── Records for this task
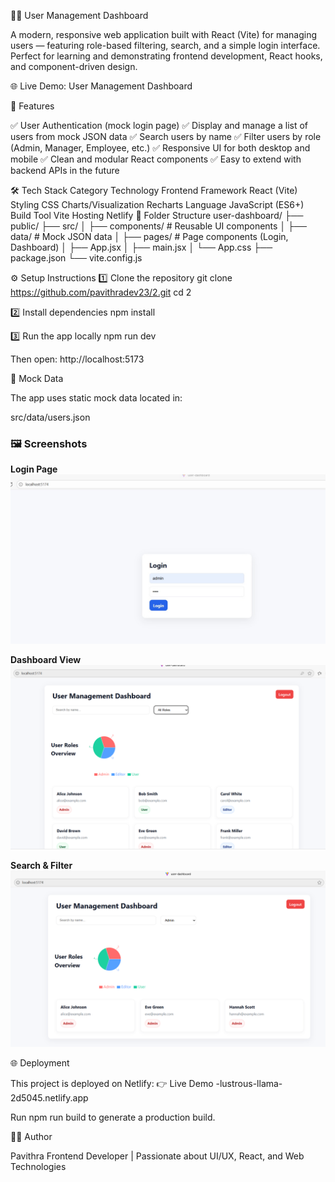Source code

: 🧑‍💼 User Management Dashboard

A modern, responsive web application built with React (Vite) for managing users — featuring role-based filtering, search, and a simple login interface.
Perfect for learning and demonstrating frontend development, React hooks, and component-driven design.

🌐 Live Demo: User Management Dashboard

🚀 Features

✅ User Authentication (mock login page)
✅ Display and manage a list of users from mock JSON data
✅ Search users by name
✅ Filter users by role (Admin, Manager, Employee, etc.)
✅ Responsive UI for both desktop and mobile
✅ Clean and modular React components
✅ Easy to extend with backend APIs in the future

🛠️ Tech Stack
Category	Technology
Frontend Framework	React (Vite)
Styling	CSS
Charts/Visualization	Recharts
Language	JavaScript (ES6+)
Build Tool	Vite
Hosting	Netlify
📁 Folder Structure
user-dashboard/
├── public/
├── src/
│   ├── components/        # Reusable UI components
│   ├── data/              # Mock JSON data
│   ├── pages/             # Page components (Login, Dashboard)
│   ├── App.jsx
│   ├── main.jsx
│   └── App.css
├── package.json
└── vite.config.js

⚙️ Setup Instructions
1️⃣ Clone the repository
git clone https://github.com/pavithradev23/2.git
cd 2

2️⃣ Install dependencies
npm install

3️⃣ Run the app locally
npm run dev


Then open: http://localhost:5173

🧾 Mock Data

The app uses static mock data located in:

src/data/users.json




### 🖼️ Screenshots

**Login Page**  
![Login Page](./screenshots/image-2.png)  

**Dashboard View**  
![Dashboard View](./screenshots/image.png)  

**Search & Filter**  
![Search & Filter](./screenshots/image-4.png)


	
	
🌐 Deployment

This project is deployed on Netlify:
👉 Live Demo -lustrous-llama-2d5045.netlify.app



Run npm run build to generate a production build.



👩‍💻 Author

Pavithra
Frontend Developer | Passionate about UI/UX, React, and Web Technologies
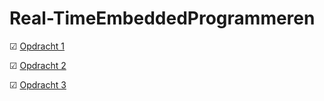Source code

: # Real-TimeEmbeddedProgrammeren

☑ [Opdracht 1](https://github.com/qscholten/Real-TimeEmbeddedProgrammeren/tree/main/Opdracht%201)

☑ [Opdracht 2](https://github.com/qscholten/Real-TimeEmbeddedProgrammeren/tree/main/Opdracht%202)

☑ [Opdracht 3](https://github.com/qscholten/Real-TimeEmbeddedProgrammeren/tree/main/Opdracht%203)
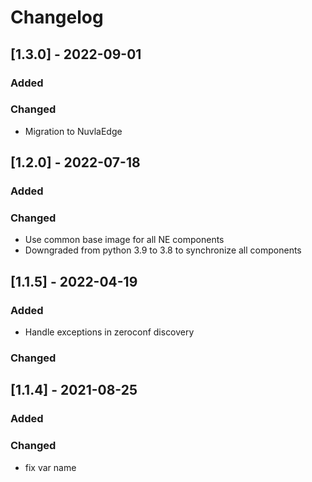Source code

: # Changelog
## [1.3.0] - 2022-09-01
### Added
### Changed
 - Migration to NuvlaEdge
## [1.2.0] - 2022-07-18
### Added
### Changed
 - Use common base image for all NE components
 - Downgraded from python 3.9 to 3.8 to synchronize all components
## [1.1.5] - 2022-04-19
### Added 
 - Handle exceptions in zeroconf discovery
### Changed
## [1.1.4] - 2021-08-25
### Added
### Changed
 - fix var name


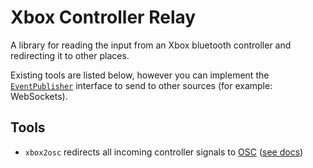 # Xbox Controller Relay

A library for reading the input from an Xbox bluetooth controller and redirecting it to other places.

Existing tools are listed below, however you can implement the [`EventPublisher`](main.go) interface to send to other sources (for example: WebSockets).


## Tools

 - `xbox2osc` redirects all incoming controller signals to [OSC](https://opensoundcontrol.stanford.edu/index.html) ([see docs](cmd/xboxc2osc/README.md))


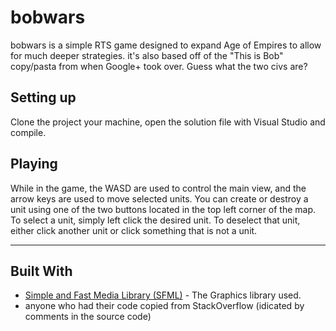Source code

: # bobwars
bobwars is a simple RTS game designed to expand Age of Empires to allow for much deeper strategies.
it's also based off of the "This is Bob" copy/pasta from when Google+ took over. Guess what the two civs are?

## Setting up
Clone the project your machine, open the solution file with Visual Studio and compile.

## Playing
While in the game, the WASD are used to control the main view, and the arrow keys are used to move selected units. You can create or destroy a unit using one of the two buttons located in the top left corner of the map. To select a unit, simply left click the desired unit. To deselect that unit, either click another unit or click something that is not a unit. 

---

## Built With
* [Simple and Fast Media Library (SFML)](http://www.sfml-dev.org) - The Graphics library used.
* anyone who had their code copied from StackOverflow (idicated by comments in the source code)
────
> _Exercise aim_:
Return the records above exactly, without the pictures.

> _Reply_:
Source code

: 🧑‍💼 User Management Dashboard

A modern, responsive web application built with React (Vite) for managing users — featuring role-based filtering, search, and a simple login interface.
Perfect for learning and demonstrating frontend development, React hooks, and component-driven design.

🌐 Live Demo: User Management Dashboard

🚀 Features

✅ User Authentication (mock login page)
✅ Display and manage a list of users from mock JSON data
✅ Search users by name
✅ Filter users by role (Admin, Manager, Employee, etc.)
✅ Responsive UI for both desktop and mobile
✅ Clean and modular React components
✅ Easy to extend with backend APIs in the future

🛠️ Tech Stack
Category	Technology
Frontend Framework	React (Vite)
Styling	CSS
Charts/Visualization	Recharts
Language	JavaScript (ES6+)
Build Tool	Vite
Hosting	Netlify
📁 Folder Structure
user-dashboard/
├── public/
├── src/
│   ├── components/        # Reusable UI components
│   ├── data/              # Mock JSON data
│   ├── pages/             # Page components (Login, Dashboard)
│   ├── App.jsx
│   ├── main.jsx
│   └── App.css
├── package.json
└── vite.config.js

⚙️ Setup Instructions
1️⃣ Clone the repository
git clone https://github.com/pavithradev23/2.git
cd 2

2️⃣ Install dependencies
npm install

3️⃣ Run the app locally
npm run dev


Then open: http://localhost:5173

🧾 Mock Data

The app uses static mock data located in:

src/data/users.json




### 🖼️ Screenshots

**Login Page**  
![Login Page](./screenshots/image-2.png)  

**Dashboard View**  
![Dashboard View](./screenshots/image.png)  

**Search & Filter**  
![Search & Filter](./screenshots/image-4.png)


	
	
🌐 Deployment

This project is deployed on Netlify:
👉 Live Demo -lustrous-llama-2d5045.netlify.app



Run npm run build to generate a production build.



👩‍💻 Author

Pavithra
Frontend Developer | Passionate about UI/UX, React, and Web Technologies
Source code

: # Real-TimeEmbeddedProgrammeren

☑ [Opdracht 1](https://github.com/qscholten/Real-TimeEmbeddedProgrammeren/tree/main/Opdracht%201)

☑ [Opdracht 2](https://github.com/qscholten/Real-TimeEmbeddedProgrammeren/tree/main/Opdracht%202)

☑ [Opdracht 3](https://github.com/qscholten/Real-TimeEmbeddedProgrammeren/tree/main/Opdracht%203)
Source code

: # Changelog
## [1.3.0] - 2022-09-01
### Added
### Changed
 - Migration to NuvlaEdge
## [1.2.0] - 2022-07-18
### Added
### Changed
 - Use common base image for all NE components
 - Downgraded from python 3.9 to 3.8 to synchronize all components
## [1.1.5] - 2022-04-19
### Added 
 - Handle exceptions in zeroconf discovery
### Changed
## [1.1.4] - 2021-08-25
### Added
### Changed
 - fix var name


 # Xbox Controller Relay

A library for reading the input from an Xbox bluetooth controller and redirecting it to other places.

Existing tools are listed below, however you can implement the [`EventPublisher`](main.go) interface to send to other sources (for example: WebSockets).


## Tools

 - `xbox2osc` redirects all incoming controller signals to [OSC](https://opensoundcontrol.stanford.edu/index.html) ([see docs](cmd/xboxc2osc/README.md))


Source code

: # bobwars
bobwars is a simple RTS game designed to expand Age of Empires to allow for much deeper strategies.
it's also based off of the "This is Bob" copy/pasta from when Google+ took over. Guess what the two civs are?

## Setting up
Clone the project your machine, open the solution file with Visual Studio and compile.

## Playing
While in the game, the WASD are used to control the main view, and the arrow keys are used to move selected units. You can create or destroy a unit using one of the two buttons located in the top left corner of the map. To select a unit, simply left click the desired unit. To deselect that unit, either click another unit or click something that is not a unit. 

---

## Built With
* [Simple and Fast Media Library (SFML)](http://www.sfml-dev.org) - The Graphics library used.
* anyone who had their code copied from StackOverflow (idicated by comments in the source code)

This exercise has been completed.